Fig. 6. Gene expression levels in zebrafish larvae exposed to 1 μM BaP from 3 to 6 dpf. The averaged expression of eef1a1l1 and rps18 housekeeping genes was used to normalize gene expression levels. P-value calculated using Student's t-test. Values are presented as median and quartiles expressed in Log2 over the control (0.1% DMSO) (n = 4).
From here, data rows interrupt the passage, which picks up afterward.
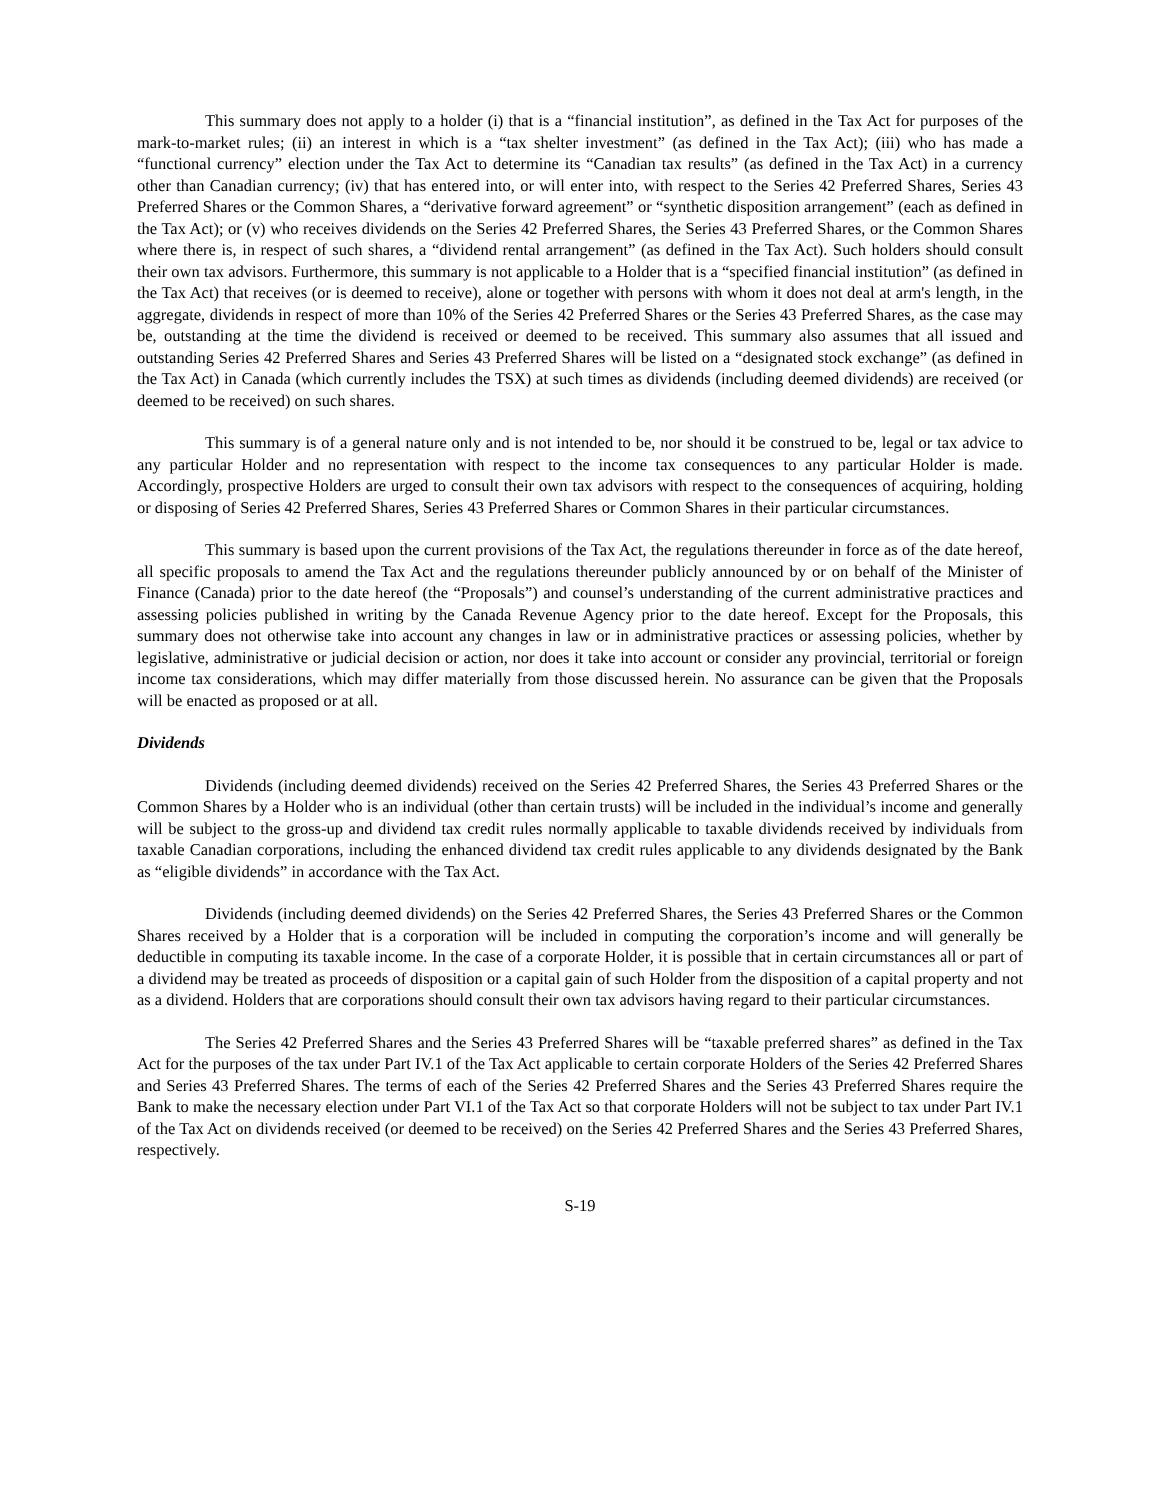This summary does not apply to a holder (i) that is a “financial institution”, as defined in the Tax Act for purposes of the mark-to-market rules; (ii) an interest in which is a “tax shelter investment” (as defined in the Tax Act); (iii) who has made a “functional currency” election under the Tax Act to determine its “Canadian tax results” (as defined in the Tax Act) in a currency other than Canadian currency; (iv) that has entered into, or will enter into, with respect to the Series 42 Preferred Shares, Series 43 Preferred Shares or the Common Shares, a “derivative forward agreement” or “synthetic disposition arrangement” (each as defined in the Tax Act); or (v) who receives dividends on the Series 42 Preferred Shares, the Series 43 Preferred Shares, or the Common Shares where there is, in respect of such shares, a “dividend rental arrangement” (as defined in the Tax Act). Such holders should consult their own tax advisors. Furthermore, this summary is not applicable to a Holder that is a “specified financial institution” (as defined in the Tax Act) that receives (or is deemed to receive), alone or together with persons with whom it does not deal at arm's length, in the aggregate, dividends in respect of more than 10% of the Series 42 Preferred Shares or the Series 43 Preferred Shares, as the case may be, outstanding at the time the dividend is received or deemed to be received. This summary also assumes that all issued and outstanding Series 42 Preferred Shares and Series 43 Preferred Shares will be listed on a “designated stock exchange” (as defined in the Tax Act) in Canada (which currently includes the TSX) at such times as dividends (including deemed dividends) are received (or deemed to be received) on such shares.
This summary is of a general nature only and is not intended to be, nor should it be construed to be, legal or tax advice to any particular Holder and no representation with respect to the income tax consequences to any particular Holder is made. Accordingly, prospective Holders are urged to consult their own tax advisors with respect to the consequences of acquiring, holding or disposing of Series 42 Preferred Shares, Series 43 Preferred Shares or Common Shares in their particular circumstances.
This summary is based upon the current provisions of the Tax Act, the regulations thereunder in force as of the date hereof, all specific proposals to amend the Tax Act and the regulations thereunder publicly announced by or on behalf of the Minister of Finance (Canada) prior to the date hereof (the “Proposals”) and counsel’s understanding of the current administrative practices and assessing policies published in writing by the Canada Revenue Agency prior to the date hereof. Except for the Proposals, this summary does not otherwise take into account any changes in law or in administrative practices or assessing policies, whether by legislative, administrative or judicial decision or action, nor does it take into account or consider any provincial, territorial or foreign income tax considerations, which may differ materially from those discussed herein. No assurance can be given that the Proposals will be enacted as proposed or at all.
Dividends
Dividends (including deemed dividends) received on the Series 42 Preferred Shares, the Series 43 Preferred Shares or the Common Shares by a Holder who is an individual (other than certain trusts) will be included in the individual’s income and generally will be subject to the gross-up and dividend tax credit rules normally applicable to taxable dividends received by individuals from taxable Canadian corporations, including the enhanced dividend tax credit rules applicable to any dividends designated by the Bank as “eligible dividends” in accordance with the Tax Act.
Dividends (including deemed dividends) on the Series 42 Preferred Shares, the Series 43 Preferred Shares or the Common Shares received by a Holder that is a corporation will be included in computing the corporation’s income and will generally be deductible in computing its taxable income. In the case of a corporate Holder, it is possible that in certain circumstances all or part of a dividend may be treated as proceeds of disposition or a capital gain of such Holder from the disposition of a capital property and not as a dividend. Holders that are corporations should consult their own tax advisors having regard to their particular circumstances.
The Series 42 Preferred Shares and the Series 43 Preferred Shares will be “taxable preferred shares” as defined in the Tax Act for the purposes of the tax under Part IV.1 of the Tax Act applicable to certain corporate Holders of the Series 42 Preferred Shares and Series 43 Preferred Shares. The terms of each of the Series 42 Preferred Shares and the Series 43 Preferred Shares require the Bank to make the necessary election under Part VI.1 of the Tax Act so that corporate Holders will not be subject to tax under Part IV.1 of the Tax Act on dividends received (or deemed to be received) on the Series 42 Preferred Shares and the Series 43 Preferred Shares, respectively.
S-19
Fig. 7. Number of neutrophils in TgBAC(mpx:EGFP)ⁱ¹¹⁴ zebrafish larvae exposed to BaP from 3 to 6 dpf. (A) Number of neutrophils in the region of interest (ROI) expressed in % over control. (B) Representative images of transgenic larvae exposed to 0.1% DMSO or 1 μM BaP, where TgBAC(mpx:EGFP)ⁱ¹¹⁴ positive cells are in green. ROI is outlined with a white dashed line, while larvae is outlined with a gray line. Scale bar is 500 µm. P-value calculated using Student's t-test. Values are presented as median and quartiles (n = 18). (C) Number of adherent neutrophils on the opercular bone stained with AR-S. P-value calculated using Mann Whitney test. Values are presented as median and quartiles (n = 109). (D) Representative images of adherent neutrophils on the operculum of larvae exposed to 0.1% DMSO or 1 μM BaP, where TgBAC(mpx:EGFP)ⁱ¹¹⁴ positive cells are in green and operculum is in red. On the right side of the representative images, orthogonal projections of the planes (XY, YZ and XZ) marked with the yellow lines. Scale bar is 50 µm. (E) Percentage of adherent neutrophils at 6 dpf per opercular bone. Colors indicate the number of TgBAC(mpx:EGFP)ⁱ¹¹⁴ positive cells per operculum. For interpretation of the references to color in this figure legend, the reader is referred to the web version of this article.